European Urology

3. Results

Our data are derived from a prescreened population of 965 men aged 64–77 and screened for the third time (n = 451), the fourth time (n = 502), or the fifth time (n = 12). One-third of the men had a history of previous negative biopsies. Of the 965 men, 721 (74.7%) were biopsied utilising either a PSA cut-off value of ≥3.0 ng/ml, following the ERSPC protocol, or a PCA3 score ≥10 with the intention of evaluating the performance characteristics of both markers in a setting where most men would present with a biopsy indication. A total of 122 PCa cases (16.9%) were detected.

Table 1 summarises the baseline characteristics for the total cohort and for men who were actually biopsied. The differences between the two cohorts are very small and have not been tested for statistical significance.

In Table 2, the distribution of biopsy indications by PCA3 (cut-off score: ≥10) and PSA (cut-off ≥3.0 ng/ml) are shown for the total cohort and for those men who were actually biopsied. With this algorithm, 87.5% (n = 844) of all men had a biopsy indication and 74.7% (n = 721) actually underwent a prostate biopsy.

Only 32 of the 721 men actually biopsied had a biopsy indication based on PSA alone, and 492 were based on PCA3 alone. Compliance with biopsy recommendations was very similar in all subgroups and varied between 84.3% and 88.3%. Correlation between the two markers was poor (ρ = 0.14; p < 0.0001).

Data on sensitivity and specificity of PSA (Table 3) are very much in line with published information 8 x I.M. Thompson, D.P. Ankerst, C. Chi, et al. Operating characteristics of prostate-specific antigen in men with an initial PSA level of 3.0 ng/ml or lower. JAMA. 2005;294:66-70 Crossref. , and 11 x R. Kranse, P.M.M. Beemsterboer, J.B.W. Rietbergen, D. Habbema, J. Hugosson, F.H. Schröder. Predictors for biopsy outcome in the European Randomized Study of Screening for Prostate Cancer (Rotterdam region). Prostate. 1999;39:316-322 Crossref. . A PSA cut-off value of 3.0 ng/ml, as utilised in the ERSPC study, identifies 35.2% of all PCa cases and correctly identifies 69% of those men who do not have PCa. Compared with the recommended cut-off value of 35 for the PCA3 score, the sensitivity of PSA turns out to be higher; the specificity is comparable to the PSA cut-off value of 2.0 ng/ml. No cut-off value can be identified that matches a high sensitivity and specificity, with the possible exception of the PCA3 score of 35. To maximise detection to >80% of the detectable PCa, one would have to choose a PSA cut-off of >1.0 ng/ml and a PCA3 score >20. The areas under the curve (AUCs) are indicated in Fig. 1. Based on the ROC analyses, PCA3 performs marginally better than PSA (Fig. 1A; p = 0.143).
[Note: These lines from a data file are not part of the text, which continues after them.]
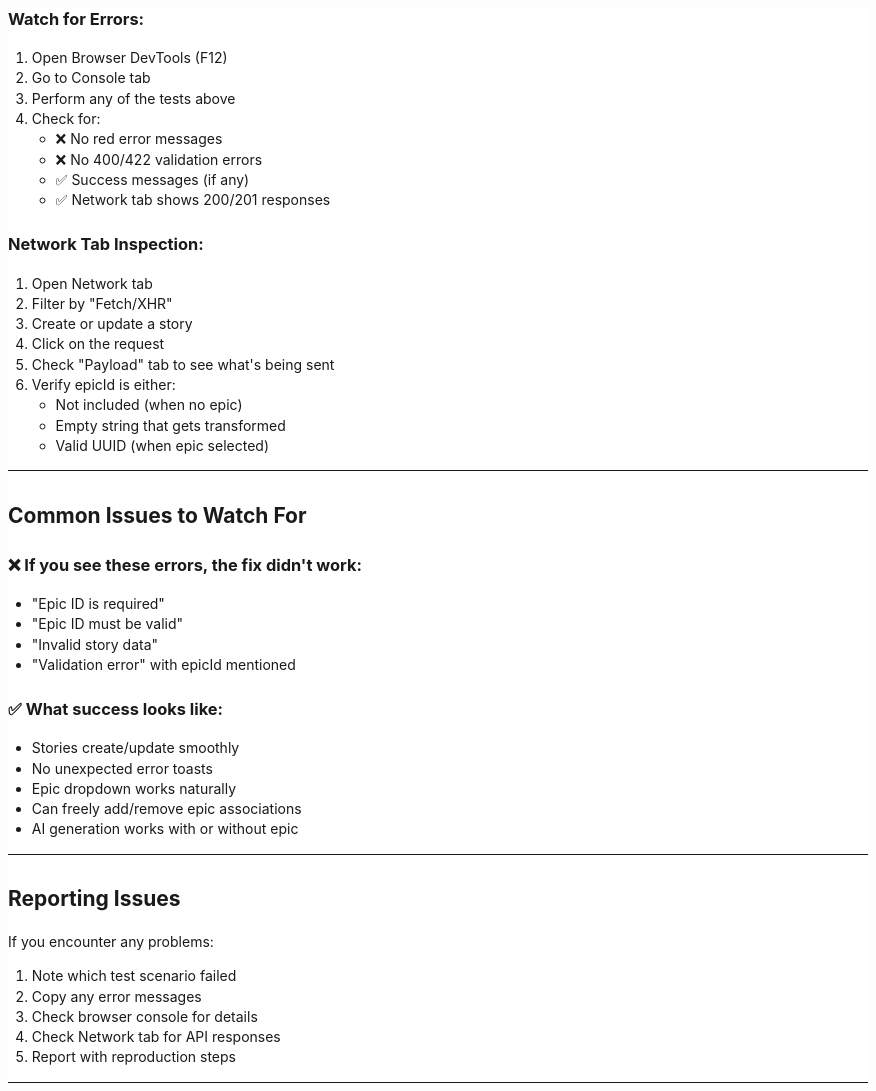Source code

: ### Watch for Errors:
1. Open Browser DevTools (F12)
2. Go to Console tab
3. Perform any of the tests above
4. Check for:
   - ❌ No red error messages
   - ❌ No 400/422 validation errors
   - ✅ Success messages (if any)
   - ✅ Network tab shows 200/201 responses

### Network Tab Inspection:
1. Open Network tab
2. Filter by "Fetch/XHR"
3. Create or update a story
4. Click on the request
5. Check "Payload" tab to see what's being sent
6. Verify epicId is either:
   - Not included (when no epic)
   - Empty string that gets transformed
   - Valid UUID (when epic selected)

---

## Common Issues to Watch For

### ❌ If you see these errors, the fix didn't work:
- "Epic ID is required"
- "Epic ID must be valid"
- "Invalid story data"
- "Validation error" with epicId mentioned

### ✅ What success looks like:
- Stories create/update smoothly
- No unexpected error toasts
- Epic dropdown works naturally
- Can freely add/remove epic associations
- AI generation works with or without epic

---

## Reporting Issues

If you encounter any problems:
1. Note which test scenario failed
2. Copy any error messages
3. Check browser console for details
4. Check Network tab for API responses
5. Report with reproduction steps

---
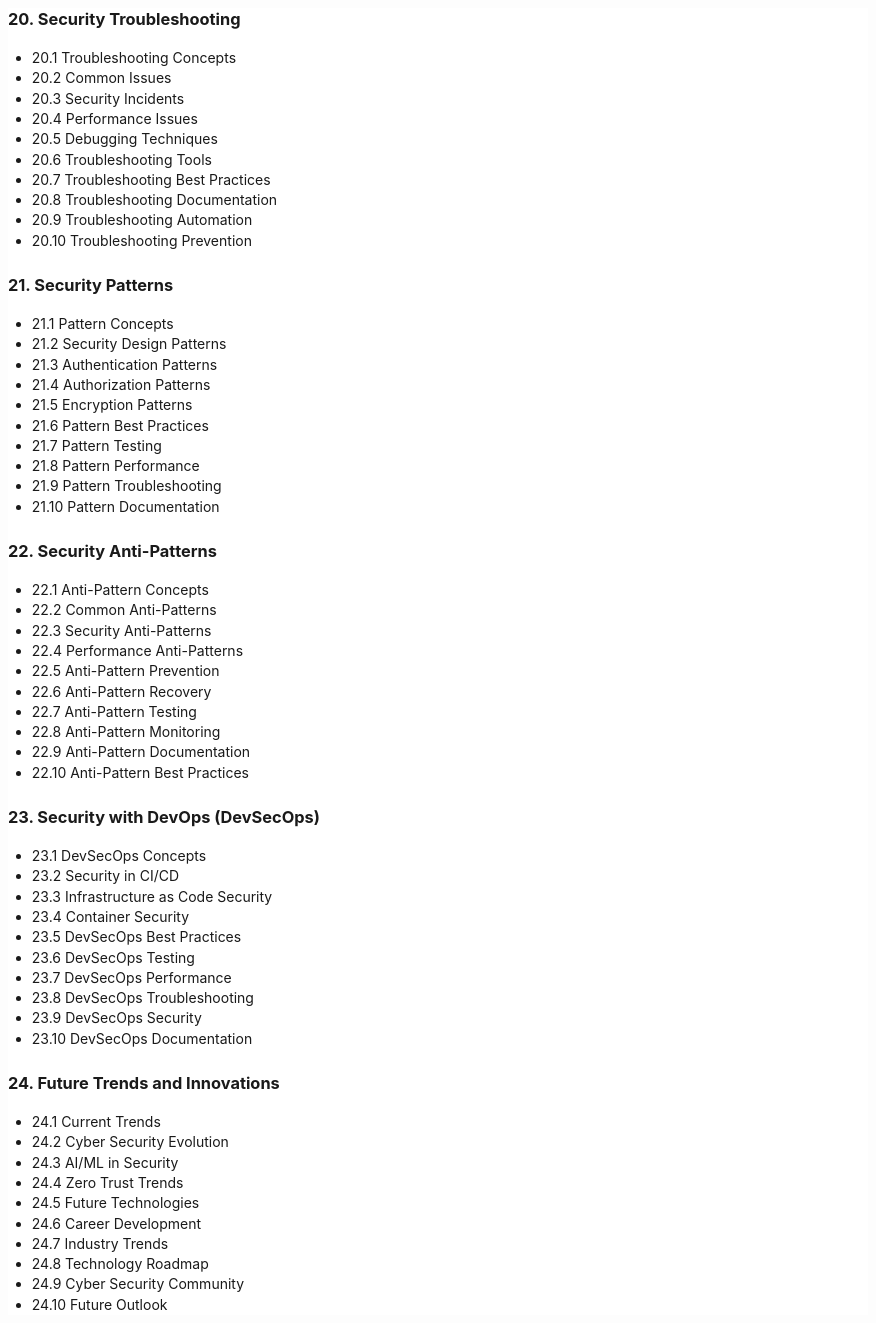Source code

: ### 20. Security Troubleshooting
- 20.1 Troubleshooting Concepts
- 20.2 Common Issues
- 20.3 Security Incidents
- 20.4 Performance Issues
- 20.5 Debugging Techniques
- 20.6 Troubleshooting Tools
- 20.7 Troubleshooting Best Practices
- 20.8 Troubleshooting Documentation
- 20.9 Troubleshooting Automation
- 20.10 Troubleshooting Prevention

### 21. Security Patterns
- 21.1 Pattern Concepts
- 21.2 Security Design Patterns
- 21.3 Authentication Patterns
- 21.4 Authorization Patterns
- 21.5 Encryption Patterns
- 21.6 Pattern Best Practices
- 21.7 Pattern Testing
- 21.8 Pattern Performance
- 21.9 Pattern Troubleshooting
- 21.10 Pattern Documentation

### 22. Security Anti-Patterns
- 22.1 Anti-Pattern Concepts
- 22.2 Common Anti-Patterns
- 22.3 Security Anti-Patterns
- 22.4 Performance Anti-Patterns
- 22.5 Anti-Pattern Prevention
- 22.6 Anti-Pattern Recovery
- 22.7 Anti-Pattern Testing
- 22.8 Anti-Pattern Monitoring
- 22.9 Anti-Pattern Documentation
- 22.10 Anti-Pattern Best Practices

### 23. Security with DevOps (DevSecOps)
- 23.1 DevSecOps Concepts
- 23.2 Security in CI/CD
- 23.3 Infrastructure as Code Security
- 23.4 Container Security
- 23.5 DevSecOps Best Practices
- 23.6 DevSecOps Testing
- 23.7 DevSecOps Performance
- 23.8 DevSecOps Troubleshooting
- 23.9 DevSecOps Security
- 23.10 DevSecOps Documentation

### 24. Future Trends and Innovations
- 24.1 Current Trends
- 24.2 Cyber Security Evolution
- 24.3 AI/ML in Security
- 24.4 Zero Trust Trends
- 24.5 Future Technologies
- 24.6 Career Development
- 24.7 Industry Trends
- 24.8 Technology Roadmap
- 24.9 Cyber Security Community
- 24.10 Future Outlook
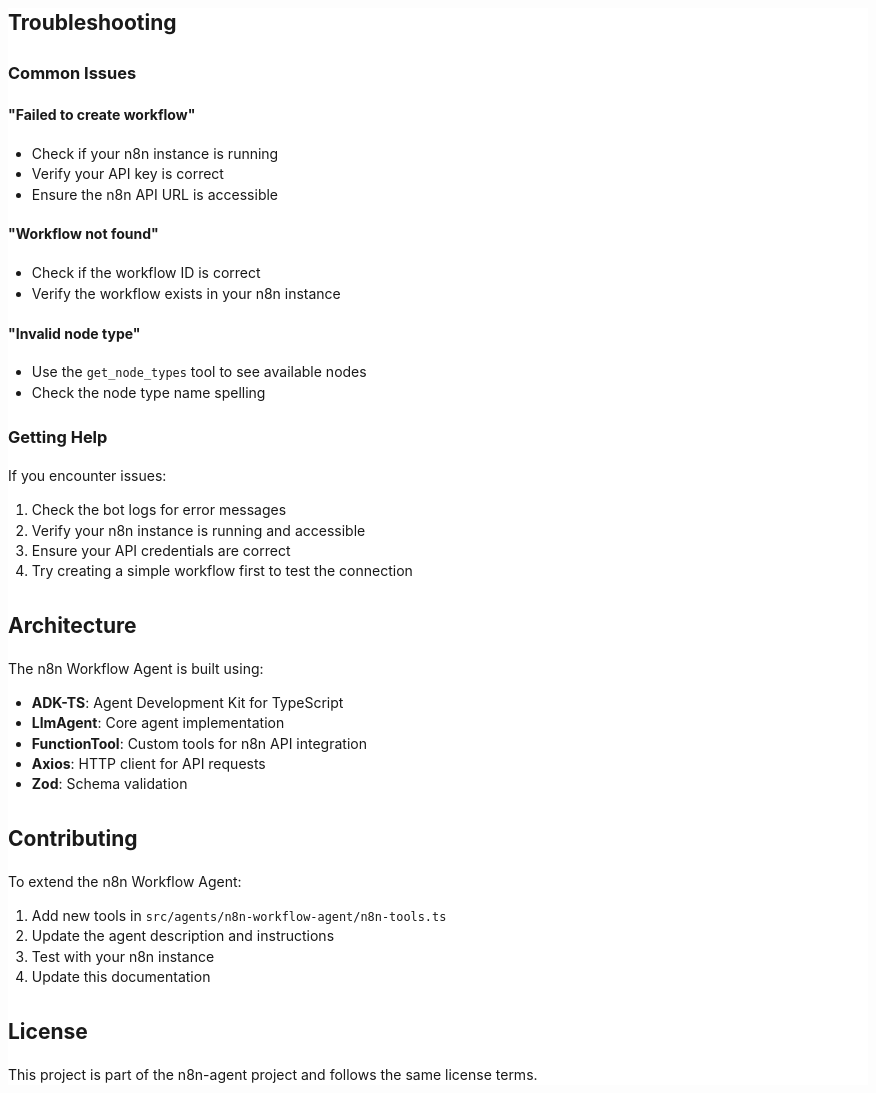 ## Troubleshooting

### Common Issues

#### "Failed to create workflow"
- Check if your n8n instance is running
- Verify your API key is correct
- Ensure the n8n API URL is accessible

#### "Workflow not found"
- Check if the workflow ID is correct
- Verify the workflow exists in your n8n instance

#### "Invalid node type"
- Use the `get_node_types` tool to see available nodes
- Check the node type name spelling

### Getting Help

If you encounter issues:
1. Check the bot logs for error messages
2. Verify your n8n instance is running and accessible
3. Ensure your API credentials are correct
4. Try creating a simple workflow first to test the connection

## Architecture

The n8n Workflow Agent is built using:

- **ADK-TS**: Agent Development Kit for TypeScript
- **LlmAgent**: Core agent implementation
- **FunctionTool**: Custom tools for n8n API integration
- **Axios**: HTTP client for API requests
- **Zod**: Schema validation

## Contributing

To extend the n8n Workflow Agent:

1. Add new tools in `src/agents/n8n-workflow-agent/n8n-tools.ts`
2. Update the agent description and instructions
3. Test with your n8n instance
4. Update this documentation

## License

This project is part of the n8n-agent project and follows the same license terms.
In Table 4, PCa detection with different PCA3 cut-off scores was compared with several PSA cut-off values. The low prevalence of serious disease (n = 19; 15.6%), of which almost half was present at low PSA values, reflects the prescreened study population. The positive predictive value (PPV) of the PCA3 test rises slightly with an increasing cut-off, contrary to PSA cut-offs, as can be expected in any PSA-based prescreened population. It is remarkable, however, that 62 of the 90 men (68.9%) with a PCA3 score ≥100 did not have a positive biopsy. A PCA3 score ≥20 identifies 18 of 19 serious PCa cases and avoids 26.1% of biopsies. A PCA3 score ≥35 misses five serious PCa cases, but 48.3% of all biopsies could have been avoided. It obviously remains unknown whether the missed serious cases still would have been curable and whether those cases might have escaped notice with all screening efforts anyway.

The data evaluating the performance of PCA3 in men with low PSA values and in men with a previous negative biopsy are presented in Table 5. If the small numbers could be considered trustworthy, 4 of the 11 serious PCa cases would be missed with a PCA3 score ≥35 and 10 would be missed with a PCA3 score ≥100. These results, together with the only marginal increase in the PPV with increasing PCA3 scores, do not support our working hypothesis that PCA3 might be useful in identifying aggressive cancers in the low PSA ranges, where only 13% of men were previously biopsied. However, it is encouraging to see rising PPVs with different PCA3 cut-off values and to see that most serious PCa cases are detected with a cut-off of 35.

Looking at 212 men who had undergone previous biopsy driven by a PSA ≥3.0 ng/ml, findings do not seem to be more encouraging. The numbers, however, are small and need to be confirmed.